AI Agent Framework Comparison Tool
Compare LangChain, LangGraph, CrewAI, AutoGen, and OpenAI Agents SDK side-by-side. Updated for 2026. Make the right framework choice for your AI project.
LangChain
The most popular LLM application framework. General-purpose orchestration for chains, agents, and RAG.
Best for: General LLM apps, RAG, simple agents
LangGraph
Graph-based agent framework by LangChain. Build complex, stateful agent workflows with conditional logic.
Best for: Complex agent workflows, production agents
CrewAI
Role-based multi-agent framework. Build teams of AI agents that collaborate on complex tasks.
Best for: Multi-agent teams, role-playing, prototypes
AutoGen
Microsoft's multi-agent conversation framework. Agents communicate through message passing.
Best for: Conversational agents, research, code generation
OpenAI Agents SDK
OpenAI's official agent framework. Lightweight, opinionated, tightly integrated with OpenAI models.

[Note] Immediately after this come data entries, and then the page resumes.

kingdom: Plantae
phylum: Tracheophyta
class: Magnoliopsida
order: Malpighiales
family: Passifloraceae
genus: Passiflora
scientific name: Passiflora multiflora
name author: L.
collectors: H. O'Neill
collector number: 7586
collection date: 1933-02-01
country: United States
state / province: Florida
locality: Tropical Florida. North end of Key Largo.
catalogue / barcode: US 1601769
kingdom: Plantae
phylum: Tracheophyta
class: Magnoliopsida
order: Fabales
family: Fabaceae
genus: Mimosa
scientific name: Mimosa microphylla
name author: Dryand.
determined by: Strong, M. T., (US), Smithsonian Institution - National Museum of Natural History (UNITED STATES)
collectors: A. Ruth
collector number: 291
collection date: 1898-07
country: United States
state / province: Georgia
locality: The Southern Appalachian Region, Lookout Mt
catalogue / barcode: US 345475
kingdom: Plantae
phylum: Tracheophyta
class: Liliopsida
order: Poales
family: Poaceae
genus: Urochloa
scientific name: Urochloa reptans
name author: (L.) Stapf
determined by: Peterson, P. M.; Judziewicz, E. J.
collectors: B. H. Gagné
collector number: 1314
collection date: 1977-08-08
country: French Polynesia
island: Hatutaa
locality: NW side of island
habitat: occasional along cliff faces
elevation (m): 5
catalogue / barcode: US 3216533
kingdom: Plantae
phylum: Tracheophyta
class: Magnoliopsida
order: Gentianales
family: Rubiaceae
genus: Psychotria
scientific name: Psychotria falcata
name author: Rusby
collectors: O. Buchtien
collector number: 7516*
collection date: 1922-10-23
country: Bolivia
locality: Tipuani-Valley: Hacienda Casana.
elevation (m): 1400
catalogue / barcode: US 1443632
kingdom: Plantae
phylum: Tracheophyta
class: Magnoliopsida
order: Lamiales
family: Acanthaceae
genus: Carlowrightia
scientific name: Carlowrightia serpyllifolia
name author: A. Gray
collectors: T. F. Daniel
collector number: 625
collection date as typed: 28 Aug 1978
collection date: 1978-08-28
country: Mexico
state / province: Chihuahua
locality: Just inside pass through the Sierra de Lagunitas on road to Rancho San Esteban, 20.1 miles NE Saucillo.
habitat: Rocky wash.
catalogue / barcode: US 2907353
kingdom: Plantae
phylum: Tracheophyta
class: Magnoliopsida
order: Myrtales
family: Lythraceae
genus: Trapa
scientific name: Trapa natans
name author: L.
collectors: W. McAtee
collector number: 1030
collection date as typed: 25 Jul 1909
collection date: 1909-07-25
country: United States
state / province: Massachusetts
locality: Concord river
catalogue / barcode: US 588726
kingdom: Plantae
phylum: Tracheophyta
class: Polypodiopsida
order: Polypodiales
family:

Best for: OpenAI-native apps, simple agent patterns
Feature-by-Feature Comparison
| Feature | LangChain | LangGraph | CrewAI | AutoGen | OpenAI Agents SDK |
|---|---|---|---|---|---|
| Agent Support | Basic ReAct agents, tool calling | Graph-based state machines, conditional edges | Role-based agents with goals and backstories | Conversational agents with message passing | Agent loop with handoffs |
| Multi-Agent | Not built-in (use LangGraph) | Manual graph composition | Built-in crew orchestration | Built-in group chat, nested agents | Agent handoffs for routing |
| State Management | RunnablePassthrough, limited | Explicit TypedDict with checkpointing | Implicit via shared memory | Conversation history-based | Context variables |
| RAG Support | Excellent — retrievers, splitters, vector stores | Via LangChain integration | Via tools and LangChain | Via retrieval-augmented agents | Via file search tool |
| Tool Ecosystem | 400+ integrations | LangChain tool ecosystem | Decorator-based @tool, growing | Function calling, code execution | OpenAI tools + custom functions |
| Streaming | Full streaming support | Full token-by-token streaming | Limited | Basic streaming | Full streaming with events |
| Production Tools | LangSmith, LangServe | LangSmith, state persistence, interrupt/resume | CrewAI Enterprise (beta) | AutoGen Studio (visual builder) | OpenAI dashboard, tracing |
| Learning Curve | Moderate | Medium-High | Low | Medium | Low |
| GitHub Stars | 95K+ | 8K+ | 22K+ | 35K+ | 15K+ |
| License | MIT | MIT | MIT | MIT (Creative Commons for v0.4) | MIT |
| Pricing | Free + LangSmith paid plans | Free + LangSmith paid plans | Free + Enterprise pricing | Free | Free SDK + OpenAI API costs |
Our Recommendation
For beginners: Start with LangChain to learn fundamentals, then add LangGraph for agent workflows.
For quick multi-agent prototypes: Use CrewAI — you can have agents collaborating in 30 minutes.
For production systems: Use LangGraph for its explicit state management, checkpointing, and LangSmith integration.
For OpenAI-only projects: The OpenAI Agents SDK is the simplest path if you don't need multi-provider support.